NASA Telescope Reveals Jet Blast From Colliding Stars Traveling At Incredible Speed

NASA's Hubble Space Telescope captured the aftermath of a collision between two neutron stars, which sent a jet of radiation hurtling through space at nearly the speed of light. Hubble was used to measure the motion of a "blob" of material the resulting jet smashed into.

A neutron star is the surviving core of massive stars that have exploded. These dense stars are said to weigh more than our very own Sun, and would fit inside New York City, according to NASA. A mere teaspoon of surface material from one of these would weigh in at a mammoth 4 billion tons here on Earth. So, astronomers were thrilled when they were able to capture the aftermath of two of these cannon balls of compacted material colliding.

The aftermath of the event, called GW170817, was seen by 70 observatories around the world and in space. Scientists reacted quickly, and aimed the Hubble telescope in the direction of the explosion two days later. After colliding, the two neutron stars "collapsed into a black hole whose powerful gravity began pulling material toward it." This led to the material forming a rapidly-spinning disk which produced jets moving outward from its poles. The jet then slammed into and swept up material in the growing shell of explosion debris, which included a "blob" of material through which a jet appeared.


While the event happened in 2017, it has taken scientists and researchers several years to make sense of the data that was collected by Hubble and other telescopes. Hubble's data was combined with observations from several National Science Foundation radio telescopes, which were captured 74 days and 230 days after the explosion.

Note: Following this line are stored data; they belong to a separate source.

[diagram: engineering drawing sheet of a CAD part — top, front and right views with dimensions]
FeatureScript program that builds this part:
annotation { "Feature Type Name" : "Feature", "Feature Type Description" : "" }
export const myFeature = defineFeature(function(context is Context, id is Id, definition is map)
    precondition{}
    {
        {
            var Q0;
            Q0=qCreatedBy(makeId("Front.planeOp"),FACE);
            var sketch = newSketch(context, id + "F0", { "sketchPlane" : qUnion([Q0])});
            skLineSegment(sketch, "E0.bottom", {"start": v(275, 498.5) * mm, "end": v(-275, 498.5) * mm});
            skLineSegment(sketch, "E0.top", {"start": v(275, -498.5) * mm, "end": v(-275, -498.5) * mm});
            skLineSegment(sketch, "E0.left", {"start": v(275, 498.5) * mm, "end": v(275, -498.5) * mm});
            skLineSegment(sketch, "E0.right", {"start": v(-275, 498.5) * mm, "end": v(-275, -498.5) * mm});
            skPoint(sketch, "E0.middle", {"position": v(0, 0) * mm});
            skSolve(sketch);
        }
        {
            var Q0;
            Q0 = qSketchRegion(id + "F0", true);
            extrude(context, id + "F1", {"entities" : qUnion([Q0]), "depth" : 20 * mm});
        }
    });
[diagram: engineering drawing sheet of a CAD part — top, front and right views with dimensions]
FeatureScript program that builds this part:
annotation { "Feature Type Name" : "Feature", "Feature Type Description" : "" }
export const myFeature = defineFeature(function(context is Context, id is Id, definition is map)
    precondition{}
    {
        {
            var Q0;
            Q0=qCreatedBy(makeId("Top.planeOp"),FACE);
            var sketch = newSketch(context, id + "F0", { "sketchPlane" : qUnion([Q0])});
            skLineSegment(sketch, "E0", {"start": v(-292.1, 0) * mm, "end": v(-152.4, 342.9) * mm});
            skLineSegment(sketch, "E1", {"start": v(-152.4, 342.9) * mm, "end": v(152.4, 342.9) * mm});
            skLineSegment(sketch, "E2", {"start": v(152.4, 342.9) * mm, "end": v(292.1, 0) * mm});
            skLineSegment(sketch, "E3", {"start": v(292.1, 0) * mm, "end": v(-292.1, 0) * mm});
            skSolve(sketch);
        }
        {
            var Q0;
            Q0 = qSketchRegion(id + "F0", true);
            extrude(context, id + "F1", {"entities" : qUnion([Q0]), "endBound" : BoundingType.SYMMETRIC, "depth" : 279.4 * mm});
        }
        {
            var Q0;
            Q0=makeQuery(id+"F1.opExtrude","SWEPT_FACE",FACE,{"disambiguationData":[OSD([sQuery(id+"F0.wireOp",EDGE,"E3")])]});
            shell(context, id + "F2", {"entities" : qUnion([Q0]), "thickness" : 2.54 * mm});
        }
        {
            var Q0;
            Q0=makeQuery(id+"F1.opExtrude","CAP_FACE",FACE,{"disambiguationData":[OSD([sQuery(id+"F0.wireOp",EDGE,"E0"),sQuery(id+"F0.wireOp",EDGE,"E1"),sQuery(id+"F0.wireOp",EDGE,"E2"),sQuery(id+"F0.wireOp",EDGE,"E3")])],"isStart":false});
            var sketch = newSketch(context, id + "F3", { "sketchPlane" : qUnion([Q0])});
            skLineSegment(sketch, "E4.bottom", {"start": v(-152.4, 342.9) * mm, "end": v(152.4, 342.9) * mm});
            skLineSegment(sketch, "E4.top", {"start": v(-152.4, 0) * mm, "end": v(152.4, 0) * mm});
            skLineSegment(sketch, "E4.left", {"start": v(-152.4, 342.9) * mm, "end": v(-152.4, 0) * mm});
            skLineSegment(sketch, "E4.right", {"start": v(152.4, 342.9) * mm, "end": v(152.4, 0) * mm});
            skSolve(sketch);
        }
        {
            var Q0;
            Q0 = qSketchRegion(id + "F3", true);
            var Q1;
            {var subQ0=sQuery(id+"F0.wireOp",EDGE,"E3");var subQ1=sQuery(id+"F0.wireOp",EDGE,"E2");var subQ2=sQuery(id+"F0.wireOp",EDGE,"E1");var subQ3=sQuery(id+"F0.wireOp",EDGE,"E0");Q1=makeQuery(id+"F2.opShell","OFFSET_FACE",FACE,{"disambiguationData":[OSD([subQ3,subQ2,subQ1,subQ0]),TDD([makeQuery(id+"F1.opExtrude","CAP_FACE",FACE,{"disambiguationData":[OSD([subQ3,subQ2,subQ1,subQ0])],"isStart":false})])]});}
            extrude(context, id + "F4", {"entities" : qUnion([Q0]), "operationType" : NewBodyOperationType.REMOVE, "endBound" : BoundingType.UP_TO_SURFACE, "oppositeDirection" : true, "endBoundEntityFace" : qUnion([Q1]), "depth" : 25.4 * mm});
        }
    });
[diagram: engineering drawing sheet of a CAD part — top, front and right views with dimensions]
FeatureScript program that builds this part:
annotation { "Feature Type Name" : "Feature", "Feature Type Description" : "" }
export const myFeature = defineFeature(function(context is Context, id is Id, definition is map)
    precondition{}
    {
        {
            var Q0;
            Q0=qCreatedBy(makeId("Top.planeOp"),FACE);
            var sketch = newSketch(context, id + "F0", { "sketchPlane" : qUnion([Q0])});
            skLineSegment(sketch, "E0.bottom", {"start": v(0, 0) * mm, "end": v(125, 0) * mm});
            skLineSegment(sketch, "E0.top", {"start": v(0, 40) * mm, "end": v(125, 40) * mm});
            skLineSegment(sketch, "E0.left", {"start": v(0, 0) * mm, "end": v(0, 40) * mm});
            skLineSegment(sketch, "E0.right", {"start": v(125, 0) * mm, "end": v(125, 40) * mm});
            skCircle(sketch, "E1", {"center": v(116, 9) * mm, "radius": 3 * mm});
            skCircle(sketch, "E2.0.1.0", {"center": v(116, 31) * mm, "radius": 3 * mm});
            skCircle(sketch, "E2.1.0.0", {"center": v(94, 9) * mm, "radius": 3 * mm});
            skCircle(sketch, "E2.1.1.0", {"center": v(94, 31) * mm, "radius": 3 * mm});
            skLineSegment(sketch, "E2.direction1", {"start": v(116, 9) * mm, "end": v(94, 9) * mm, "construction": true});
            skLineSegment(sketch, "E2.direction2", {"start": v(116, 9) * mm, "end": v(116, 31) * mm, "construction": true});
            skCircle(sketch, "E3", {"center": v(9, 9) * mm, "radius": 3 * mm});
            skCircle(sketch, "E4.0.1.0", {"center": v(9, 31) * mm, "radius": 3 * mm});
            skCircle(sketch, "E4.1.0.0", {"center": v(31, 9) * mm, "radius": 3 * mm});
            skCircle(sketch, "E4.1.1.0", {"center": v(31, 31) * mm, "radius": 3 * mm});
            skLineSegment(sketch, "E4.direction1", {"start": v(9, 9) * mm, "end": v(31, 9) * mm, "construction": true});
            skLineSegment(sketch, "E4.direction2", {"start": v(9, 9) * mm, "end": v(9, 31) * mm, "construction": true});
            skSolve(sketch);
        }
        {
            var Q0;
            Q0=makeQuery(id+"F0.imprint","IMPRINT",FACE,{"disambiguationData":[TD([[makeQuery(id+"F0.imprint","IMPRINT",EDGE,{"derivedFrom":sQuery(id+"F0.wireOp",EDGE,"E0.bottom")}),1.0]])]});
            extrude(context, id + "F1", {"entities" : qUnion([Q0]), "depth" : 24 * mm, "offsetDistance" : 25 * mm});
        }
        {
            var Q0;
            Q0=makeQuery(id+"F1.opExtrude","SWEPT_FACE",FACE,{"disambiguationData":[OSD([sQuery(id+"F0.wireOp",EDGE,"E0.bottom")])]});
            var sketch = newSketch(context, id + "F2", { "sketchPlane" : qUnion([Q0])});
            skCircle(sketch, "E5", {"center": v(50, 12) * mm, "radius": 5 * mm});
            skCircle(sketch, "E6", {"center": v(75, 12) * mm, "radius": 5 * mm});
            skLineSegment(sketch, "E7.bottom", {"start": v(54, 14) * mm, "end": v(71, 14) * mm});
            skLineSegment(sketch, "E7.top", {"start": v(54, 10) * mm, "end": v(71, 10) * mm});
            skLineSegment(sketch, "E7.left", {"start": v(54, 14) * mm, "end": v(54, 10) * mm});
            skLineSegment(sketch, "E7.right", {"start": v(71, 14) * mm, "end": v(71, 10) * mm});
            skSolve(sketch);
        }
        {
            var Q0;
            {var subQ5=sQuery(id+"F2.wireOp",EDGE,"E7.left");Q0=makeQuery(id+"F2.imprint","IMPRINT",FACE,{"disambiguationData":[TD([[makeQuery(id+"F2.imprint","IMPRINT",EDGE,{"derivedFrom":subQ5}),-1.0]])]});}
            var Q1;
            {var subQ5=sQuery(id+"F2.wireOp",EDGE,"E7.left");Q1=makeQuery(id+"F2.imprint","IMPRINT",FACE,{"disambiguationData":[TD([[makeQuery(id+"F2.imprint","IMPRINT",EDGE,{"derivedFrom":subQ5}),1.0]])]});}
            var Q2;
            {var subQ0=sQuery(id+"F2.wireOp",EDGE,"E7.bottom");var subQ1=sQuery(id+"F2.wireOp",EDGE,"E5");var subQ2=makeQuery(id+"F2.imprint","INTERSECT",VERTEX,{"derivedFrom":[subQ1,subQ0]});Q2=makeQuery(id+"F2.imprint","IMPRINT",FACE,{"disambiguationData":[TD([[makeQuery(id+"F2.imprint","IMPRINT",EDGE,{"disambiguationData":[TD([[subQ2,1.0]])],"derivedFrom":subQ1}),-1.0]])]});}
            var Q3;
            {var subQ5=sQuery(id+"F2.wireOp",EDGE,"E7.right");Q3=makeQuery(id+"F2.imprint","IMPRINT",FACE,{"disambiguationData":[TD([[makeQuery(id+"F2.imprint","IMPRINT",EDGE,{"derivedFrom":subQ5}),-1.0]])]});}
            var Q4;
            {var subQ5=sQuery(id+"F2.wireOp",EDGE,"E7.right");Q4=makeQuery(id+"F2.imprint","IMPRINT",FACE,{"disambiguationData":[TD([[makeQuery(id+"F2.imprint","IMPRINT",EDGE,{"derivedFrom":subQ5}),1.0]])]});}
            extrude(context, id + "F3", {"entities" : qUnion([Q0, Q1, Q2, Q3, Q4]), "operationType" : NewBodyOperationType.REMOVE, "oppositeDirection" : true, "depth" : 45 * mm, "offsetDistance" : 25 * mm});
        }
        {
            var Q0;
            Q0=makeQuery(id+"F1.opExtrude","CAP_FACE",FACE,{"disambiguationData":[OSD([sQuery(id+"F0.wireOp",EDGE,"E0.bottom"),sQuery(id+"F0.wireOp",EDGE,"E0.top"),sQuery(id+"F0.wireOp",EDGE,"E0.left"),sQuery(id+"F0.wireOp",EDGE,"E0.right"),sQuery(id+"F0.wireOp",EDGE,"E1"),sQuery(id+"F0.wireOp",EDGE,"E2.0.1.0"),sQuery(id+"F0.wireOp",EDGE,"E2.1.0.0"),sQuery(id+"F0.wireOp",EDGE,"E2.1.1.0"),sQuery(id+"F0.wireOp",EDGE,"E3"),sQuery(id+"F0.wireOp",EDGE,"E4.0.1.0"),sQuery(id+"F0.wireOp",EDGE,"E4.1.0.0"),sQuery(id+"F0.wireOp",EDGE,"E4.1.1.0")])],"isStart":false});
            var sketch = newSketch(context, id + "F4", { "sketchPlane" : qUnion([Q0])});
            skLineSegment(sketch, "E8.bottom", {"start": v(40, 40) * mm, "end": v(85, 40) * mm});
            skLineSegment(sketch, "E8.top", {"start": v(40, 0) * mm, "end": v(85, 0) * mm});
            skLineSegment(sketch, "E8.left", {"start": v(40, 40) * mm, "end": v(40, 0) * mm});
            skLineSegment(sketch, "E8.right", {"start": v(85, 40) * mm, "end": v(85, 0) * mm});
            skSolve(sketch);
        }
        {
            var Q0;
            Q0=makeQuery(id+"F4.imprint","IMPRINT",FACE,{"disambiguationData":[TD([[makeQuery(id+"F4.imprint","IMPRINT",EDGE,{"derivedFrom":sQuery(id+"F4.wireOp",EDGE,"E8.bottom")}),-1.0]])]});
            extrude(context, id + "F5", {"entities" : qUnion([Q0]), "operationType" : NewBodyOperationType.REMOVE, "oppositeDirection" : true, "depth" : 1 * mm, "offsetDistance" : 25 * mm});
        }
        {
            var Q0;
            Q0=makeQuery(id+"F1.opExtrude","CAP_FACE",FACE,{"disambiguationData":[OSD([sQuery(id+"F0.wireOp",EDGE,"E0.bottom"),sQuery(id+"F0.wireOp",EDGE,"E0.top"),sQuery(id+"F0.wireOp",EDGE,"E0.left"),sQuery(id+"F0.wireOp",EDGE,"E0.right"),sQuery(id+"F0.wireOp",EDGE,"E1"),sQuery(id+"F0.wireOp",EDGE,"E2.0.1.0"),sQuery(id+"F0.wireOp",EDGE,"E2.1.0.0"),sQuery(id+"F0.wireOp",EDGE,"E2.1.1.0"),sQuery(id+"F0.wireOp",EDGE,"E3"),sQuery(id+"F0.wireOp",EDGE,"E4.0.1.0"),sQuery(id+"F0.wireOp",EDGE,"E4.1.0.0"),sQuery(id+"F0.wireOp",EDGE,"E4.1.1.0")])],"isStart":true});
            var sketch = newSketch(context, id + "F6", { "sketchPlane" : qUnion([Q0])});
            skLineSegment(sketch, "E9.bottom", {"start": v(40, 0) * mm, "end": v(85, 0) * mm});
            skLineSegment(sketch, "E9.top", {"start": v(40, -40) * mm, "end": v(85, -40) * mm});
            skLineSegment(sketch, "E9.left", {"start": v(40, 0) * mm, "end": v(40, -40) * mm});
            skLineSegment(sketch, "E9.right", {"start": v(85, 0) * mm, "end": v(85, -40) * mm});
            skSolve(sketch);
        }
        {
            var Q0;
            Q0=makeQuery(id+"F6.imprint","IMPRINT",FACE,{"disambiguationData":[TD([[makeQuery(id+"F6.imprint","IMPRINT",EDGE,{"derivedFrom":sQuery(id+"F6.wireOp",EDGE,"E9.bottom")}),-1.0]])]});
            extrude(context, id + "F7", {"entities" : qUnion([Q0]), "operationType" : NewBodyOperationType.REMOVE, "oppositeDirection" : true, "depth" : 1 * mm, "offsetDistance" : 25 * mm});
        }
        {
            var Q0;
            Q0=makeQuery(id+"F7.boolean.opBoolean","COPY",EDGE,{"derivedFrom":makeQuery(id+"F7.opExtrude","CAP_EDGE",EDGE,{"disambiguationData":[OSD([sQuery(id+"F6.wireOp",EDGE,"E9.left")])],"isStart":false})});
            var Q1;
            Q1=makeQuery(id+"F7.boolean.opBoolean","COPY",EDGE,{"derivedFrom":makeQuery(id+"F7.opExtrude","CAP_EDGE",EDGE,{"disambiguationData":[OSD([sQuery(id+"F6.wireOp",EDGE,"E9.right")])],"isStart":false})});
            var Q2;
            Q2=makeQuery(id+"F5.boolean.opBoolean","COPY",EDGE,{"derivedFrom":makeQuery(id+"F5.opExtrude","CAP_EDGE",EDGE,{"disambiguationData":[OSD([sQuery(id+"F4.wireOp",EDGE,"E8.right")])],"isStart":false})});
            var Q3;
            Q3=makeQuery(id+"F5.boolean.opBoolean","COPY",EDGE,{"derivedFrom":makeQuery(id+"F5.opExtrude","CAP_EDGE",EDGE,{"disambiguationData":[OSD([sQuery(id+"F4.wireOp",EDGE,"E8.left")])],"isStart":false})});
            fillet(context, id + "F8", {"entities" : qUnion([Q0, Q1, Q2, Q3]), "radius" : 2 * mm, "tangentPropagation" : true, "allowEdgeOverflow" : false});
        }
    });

"I'm amazed that Hubble could give us such a precise measurement, which rivals the precision achieved by powerful radio VLBI telescopes spread across the globe," stated Kunal P. Mooley of Caltech in Pasadena, California, and lead author of a paper being published in the October 13 journal of Nature magazine.

Jay Anderson of the Space Telescope Science Institute in Baltimore, Maryland, remarked, "It took months of careful analysis of the data to make this measurement."

Researchers were able to pinpoint the site of the explosion, by combining the different observations. Hubble's measurement indicated that the jet was moving at a speed of seven times the speed of light. Later, the radio observations showed the jet had slowed down to around four times the speed of light.

However, NASA points out that in reality nothing can move faster than the speed of light, therefore this "superluminal" motion is an illusion. Since the jet that is nearing Earth at nearly the speed of light, the light it produces at a later time has a shorter distance to travel. In other words, "the jet is chasing its own light."

"Our result indicates that the jet was moving at least at 99.97% the speed of light when it was launched," explained Wenbin Lu of the University of California, Berkley.

NASA says that the work done while studying GW170817 will pave the way for more precision studies of neutron star mergers in the future. If enough data can be collected, "relativistic jet observations might provide another line of inquiry into measuring the universe's expansion rate, associated with a number known as the Hubble constant."